Kachin Locals Demand Halt to Mega-Development Projects
By NETWORK MEDIA GROUP (NMG)
Monday, March 16, 2020
Locals in Kachin State have demanded a halt to the implementation of mega-development projects that negatively impact livelihoods and the environment.
The call came on International Rivers Day, commemorated on Saturday around the world, and locally in Lon Gar Zup village in Myitkyina Township, organized by Htoi Gender and Development Foundation and attended by more than 100 people. The objective of the event was to recognize the need to maintain rivers in their natural state, oppose projects that impact water sources, and to protect people’s rights to clean and sufficient water, and for them to be able to manage this resource themselves.
“The current government and future governments really need to implement development projects for the development of all people,” Doi Bu, vice chairperson for the Kachin State People’s Party (KSPP) told NMG. “We need projects that do not negatively impact our people emotionally and physically. That’s why we want the government to carefully consider their projects.”
Zarli Htwe, a lawyer working with the Htoi Gender and Development Foundation, told NMG that the projects being implemented need to be more carefully considered by the government, regarding their social and environmental impacts.
“It won’t benefit our people if these projects impact our society and the environment negatively. The government has to work for the benefit of the people, so the government should listen to the voice of the people,” she said.
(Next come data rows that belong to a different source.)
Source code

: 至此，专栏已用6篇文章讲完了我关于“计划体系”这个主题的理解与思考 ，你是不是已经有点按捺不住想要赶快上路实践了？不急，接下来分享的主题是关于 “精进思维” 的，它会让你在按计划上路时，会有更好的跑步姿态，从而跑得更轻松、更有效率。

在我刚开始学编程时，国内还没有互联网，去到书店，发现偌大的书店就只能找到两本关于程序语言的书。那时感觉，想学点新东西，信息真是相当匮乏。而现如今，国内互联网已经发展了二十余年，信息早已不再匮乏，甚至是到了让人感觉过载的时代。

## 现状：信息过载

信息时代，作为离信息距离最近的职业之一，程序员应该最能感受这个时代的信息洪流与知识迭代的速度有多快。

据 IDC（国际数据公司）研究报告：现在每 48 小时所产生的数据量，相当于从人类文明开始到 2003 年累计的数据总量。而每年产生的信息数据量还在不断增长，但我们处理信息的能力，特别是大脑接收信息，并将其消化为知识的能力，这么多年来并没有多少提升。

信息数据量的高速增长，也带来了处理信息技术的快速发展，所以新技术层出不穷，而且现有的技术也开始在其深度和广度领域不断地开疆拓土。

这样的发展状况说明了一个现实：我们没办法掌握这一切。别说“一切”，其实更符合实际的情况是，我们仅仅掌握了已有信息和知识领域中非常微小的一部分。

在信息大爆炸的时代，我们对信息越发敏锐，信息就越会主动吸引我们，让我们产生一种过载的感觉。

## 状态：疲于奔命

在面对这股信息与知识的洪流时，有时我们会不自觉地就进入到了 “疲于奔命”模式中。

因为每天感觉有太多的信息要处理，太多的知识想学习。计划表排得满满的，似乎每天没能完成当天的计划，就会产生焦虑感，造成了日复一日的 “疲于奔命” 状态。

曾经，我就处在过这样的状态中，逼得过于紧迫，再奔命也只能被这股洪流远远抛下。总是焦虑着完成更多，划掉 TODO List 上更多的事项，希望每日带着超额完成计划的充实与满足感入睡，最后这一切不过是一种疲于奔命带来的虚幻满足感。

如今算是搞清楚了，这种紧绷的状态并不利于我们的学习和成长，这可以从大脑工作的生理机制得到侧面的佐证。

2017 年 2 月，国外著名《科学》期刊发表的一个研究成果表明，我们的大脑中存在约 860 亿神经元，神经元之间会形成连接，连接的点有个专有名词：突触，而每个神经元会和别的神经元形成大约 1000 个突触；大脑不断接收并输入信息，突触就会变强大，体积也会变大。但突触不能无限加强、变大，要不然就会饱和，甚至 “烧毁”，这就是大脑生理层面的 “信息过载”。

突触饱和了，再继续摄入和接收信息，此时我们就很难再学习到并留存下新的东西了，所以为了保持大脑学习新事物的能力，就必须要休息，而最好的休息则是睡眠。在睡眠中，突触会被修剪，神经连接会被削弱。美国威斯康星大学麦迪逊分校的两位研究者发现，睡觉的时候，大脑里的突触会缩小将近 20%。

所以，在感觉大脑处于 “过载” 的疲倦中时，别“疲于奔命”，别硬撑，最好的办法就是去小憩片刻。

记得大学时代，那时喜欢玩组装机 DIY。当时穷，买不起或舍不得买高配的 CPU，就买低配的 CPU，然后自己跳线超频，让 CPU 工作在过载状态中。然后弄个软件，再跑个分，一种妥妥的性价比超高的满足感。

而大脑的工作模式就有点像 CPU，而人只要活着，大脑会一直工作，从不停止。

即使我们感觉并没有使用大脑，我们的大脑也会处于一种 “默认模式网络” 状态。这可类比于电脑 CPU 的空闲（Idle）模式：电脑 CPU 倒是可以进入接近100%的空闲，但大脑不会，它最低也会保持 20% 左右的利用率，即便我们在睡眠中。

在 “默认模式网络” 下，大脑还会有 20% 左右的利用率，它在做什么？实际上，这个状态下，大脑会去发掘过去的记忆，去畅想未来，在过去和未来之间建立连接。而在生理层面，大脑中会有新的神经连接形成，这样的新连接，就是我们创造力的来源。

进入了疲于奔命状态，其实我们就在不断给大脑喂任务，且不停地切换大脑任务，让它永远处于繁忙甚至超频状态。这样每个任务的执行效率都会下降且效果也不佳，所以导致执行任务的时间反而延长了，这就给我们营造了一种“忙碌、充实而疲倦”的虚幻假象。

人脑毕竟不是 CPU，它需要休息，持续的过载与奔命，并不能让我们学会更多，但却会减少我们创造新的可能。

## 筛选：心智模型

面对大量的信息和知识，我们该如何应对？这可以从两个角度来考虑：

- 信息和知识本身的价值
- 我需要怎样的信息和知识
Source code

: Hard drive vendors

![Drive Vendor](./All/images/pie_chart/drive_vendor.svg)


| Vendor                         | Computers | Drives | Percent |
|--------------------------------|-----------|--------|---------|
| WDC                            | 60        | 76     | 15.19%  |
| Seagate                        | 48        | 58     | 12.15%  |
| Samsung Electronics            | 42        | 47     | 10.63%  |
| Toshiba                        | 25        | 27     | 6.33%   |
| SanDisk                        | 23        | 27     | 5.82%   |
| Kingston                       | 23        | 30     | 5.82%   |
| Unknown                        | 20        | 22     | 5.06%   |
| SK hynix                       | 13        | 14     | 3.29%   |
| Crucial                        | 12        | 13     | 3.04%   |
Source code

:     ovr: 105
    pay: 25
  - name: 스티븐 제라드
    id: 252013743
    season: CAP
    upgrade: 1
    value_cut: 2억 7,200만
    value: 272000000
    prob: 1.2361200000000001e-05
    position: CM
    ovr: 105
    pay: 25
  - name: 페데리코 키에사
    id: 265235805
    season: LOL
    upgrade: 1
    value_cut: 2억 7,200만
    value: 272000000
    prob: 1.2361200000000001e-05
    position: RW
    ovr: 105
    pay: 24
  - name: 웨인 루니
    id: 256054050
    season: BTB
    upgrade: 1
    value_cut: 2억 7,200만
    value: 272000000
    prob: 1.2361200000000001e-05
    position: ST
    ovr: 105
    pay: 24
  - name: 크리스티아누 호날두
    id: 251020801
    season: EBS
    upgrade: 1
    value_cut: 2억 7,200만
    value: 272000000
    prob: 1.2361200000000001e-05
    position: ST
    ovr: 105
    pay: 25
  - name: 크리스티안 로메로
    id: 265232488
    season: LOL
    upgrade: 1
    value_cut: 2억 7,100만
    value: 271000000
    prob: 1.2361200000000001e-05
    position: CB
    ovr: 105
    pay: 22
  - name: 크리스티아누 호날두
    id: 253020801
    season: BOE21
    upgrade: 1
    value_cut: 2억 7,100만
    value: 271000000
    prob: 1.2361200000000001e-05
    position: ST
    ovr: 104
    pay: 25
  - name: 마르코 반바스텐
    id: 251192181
Those in attendance at the event in Lon Gar Zup also spoke out against the China-backed Myitsone dam project, on the confluence of the Irrawaddy River in Kachin State. After widespread public discontent, construction was halted under the former administration led by Thein Sein, but locals are still calling for the dam to be permanently abandoned.
“We demand that the Myitsone dam project not be continued. We want them to understand our feelings. We want them to know how people are suffering. They should not only consider their businesses. We want them to create happiness for people,” a woman from U Pyit village who attended Saturday’s event, told NMG.
Another U Pyit resident, Ah Hser, said that locals depend on the Irrawaddy for both drinking water and for the cultivation of their crops and they want it to continue flowing freely.
“We don’t want the Irrawaddy River to be damaged. We want the Irrawaddy River to remain as it is. This project [the Myitsone dam] is likely to destroy the Irrawaddy,” he explained. “I don’t know how big the impact will be because of this project. We are not educated people, so I cannot predict the impact. But we want to see a beautiful river remain as it is.”
Existing agreements for international development projects were signed under previous governments and locals have pointed out that there was little to no transparency or consent from communities in the pursuit of these initiatives.